The cult of the Royal Enfield

S Muralidhar | Updated on December 13, 2020

The story of an iconic Indian brand and its loyal followers

An oft-repeated cliché about India’s favourite sport is “Cricket is a game of glorious uncertainties”. One could have rephrased the quote for Royal Enfield motorcycles of the past and it would have been apt.

For a brand that has had a chequered history and has been replete with stories of passionate riders and their bond with their bikes, ‘Cult’ is the right word to describe Royal Enfield (RE) and its followers. How else does one describe riders who would have taken out their ‘Bullets’ with that sense of delicious anticipation every time. The riders knowing that it was an imperfect machine and yet revelling in its uncertainty has been the stuff of legend.

Very few brands can claim to be blessed with a base of customers that is not just as forgiving of its faults, but also eager to reinvest their time and resources. RE bikes have been notoriously capricious, while also being plagued by the more common quality and mechanical problems like oil leaks, electrical failures, early rusting, a prematurely failed clutch, etc.

The legendary brand loyalty that RE enjoys hinges on its history and the aura of ownership that has been built on a symbiotic relationship with its customers. Most of us have read about passionate RE owners, their journeys and their stories. The RE club fraternity, the company’s own events like Rider Mania, etc., have been a rich source of information about the bikes and the shared passion amongst the riders.

But it was not until the book The Indian Icon — A Cult called Royal Enfield by Amrit Raj landed on my desk, did I realise that the inside story of the company and its revival from near bankruptcy has never really been told. Quite surprising for a brand with so much history and context in today’s ‘Glocal’ business environment.

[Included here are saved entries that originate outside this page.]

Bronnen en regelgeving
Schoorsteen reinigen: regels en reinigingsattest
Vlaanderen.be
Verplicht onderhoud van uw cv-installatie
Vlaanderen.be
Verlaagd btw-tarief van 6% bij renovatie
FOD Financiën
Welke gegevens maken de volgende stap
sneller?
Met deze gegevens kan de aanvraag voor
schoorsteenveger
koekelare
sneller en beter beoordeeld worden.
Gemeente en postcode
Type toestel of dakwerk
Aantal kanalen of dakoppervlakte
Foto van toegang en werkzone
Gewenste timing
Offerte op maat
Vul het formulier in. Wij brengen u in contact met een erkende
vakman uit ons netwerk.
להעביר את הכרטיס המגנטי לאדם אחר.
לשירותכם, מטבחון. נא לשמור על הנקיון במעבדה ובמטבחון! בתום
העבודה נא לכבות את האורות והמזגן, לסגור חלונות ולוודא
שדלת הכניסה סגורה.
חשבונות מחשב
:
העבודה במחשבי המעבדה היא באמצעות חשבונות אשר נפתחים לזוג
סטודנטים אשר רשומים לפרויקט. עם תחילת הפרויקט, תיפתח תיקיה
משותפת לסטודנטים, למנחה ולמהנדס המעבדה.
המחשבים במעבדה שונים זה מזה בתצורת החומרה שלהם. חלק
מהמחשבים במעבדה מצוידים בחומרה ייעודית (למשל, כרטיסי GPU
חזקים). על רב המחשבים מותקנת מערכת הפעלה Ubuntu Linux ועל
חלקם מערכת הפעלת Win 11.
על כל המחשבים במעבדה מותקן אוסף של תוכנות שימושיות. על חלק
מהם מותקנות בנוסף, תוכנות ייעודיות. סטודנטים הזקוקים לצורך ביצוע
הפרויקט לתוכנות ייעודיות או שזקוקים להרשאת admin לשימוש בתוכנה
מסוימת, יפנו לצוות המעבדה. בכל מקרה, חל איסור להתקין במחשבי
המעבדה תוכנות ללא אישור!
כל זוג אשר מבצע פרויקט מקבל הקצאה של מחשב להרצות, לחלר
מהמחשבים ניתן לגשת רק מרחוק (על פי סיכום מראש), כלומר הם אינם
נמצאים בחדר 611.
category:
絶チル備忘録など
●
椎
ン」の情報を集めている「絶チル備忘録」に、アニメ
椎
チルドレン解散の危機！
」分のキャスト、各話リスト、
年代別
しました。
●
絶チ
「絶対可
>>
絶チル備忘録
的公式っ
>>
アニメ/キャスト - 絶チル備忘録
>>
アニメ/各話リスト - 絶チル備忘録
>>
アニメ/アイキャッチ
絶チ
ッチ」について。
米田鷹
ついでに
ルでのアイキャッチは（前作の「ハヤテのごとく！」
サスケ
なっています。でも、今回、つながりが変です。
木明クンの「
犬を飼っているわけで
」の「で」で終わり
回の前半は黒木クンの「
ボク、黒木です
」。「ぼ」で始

For a bike brand that was born in Britain in the 1950s, embraced by India’s armed forces and in equal measure by its people, to have swung from almost becoming a BIFR (Board for Industrial and Financial Reconstruction) case to becoming one of the most profitable and successful Indian automotive brands, RE’s story is a unique roller-coaster ride.

The book attempts to capture the nuances and the upheavals during the last three decades of the company, a time when the Eicher Group and its charismatic management leaders planned, executed, stumbled and picked themselves up to create one of the most iconic brands of India.

The book traces the evolution of the company after Vikram Lal’s Eicher acquired a majority stake in Enfield India (originally Madras Motors). Coinciding with the opening up of the Indian economy, the first few years were spent in just stabilising the operations of RE. The book goes on to describe in detail the transition from father Vikram to son Siddhartha, their differing management styles and how the company really blossomed under the latter’s young and dynamic leadership.

Lessons in management

For students of management, RE’s story is many case studies wrapped into one. How to rationalise assets and bounce back from the brink. How to benefit from the diversity of opinion that a professional management brings to a family-owned business. How to go mass while staying within a niche that you own. How can Indian businesses successfully go global? The answers to all these questions are in the book, of course, from RE’s perspective and its experiences.

The book recounts the trials and tribulations of a brand that was desperate to survive and take on the might of the Japanese commuter bike invasion of the 1990s, and its transformation into a Indian bike maker that took on halo brands like Triumph of the UK and Harley-Davidson of the US and won.

The book’s 23 chapters follow a chronological sequence with convenient sections within that profiling the key decision makers in the company during the last 20 years. The author, previously a scribe in a prominent financial newspaper, has adopted a simple writing style and brings a journalist’s balance in his unbiased recounting of events. A point to note is how much of the in-depth research for the book had to be done independently by the author, because the company’s top management was extremely reticent to share details. Over the last decade, Royal Enfield has grown to become a mass-market brand from the comfy niche it occupied for decades earlier. From being the bike of choice for the ‘fauji’, the ‘doodhwala’ and the farmer, it has today become a lifestyle statement amongst metrosexuals, and the brand’s recall is many times more than its owners.

But, in the quest for numbers, brands often lose sight of their core philosophy. RE has managed to stay the course despite the temptations to stray. It has also benefited immensely from the coming of age of the Indian bike buyer and the strong economic growth of the last decade. The slowdown of the last two years has shown that RE needs to reinvent itself time and again to tackle the new challenges.

Like the book points out, to stay on the growth path, in the future Royal Enfield will need to preserve its legacy and yet expand its reach to newer audiences in India and markets abroad.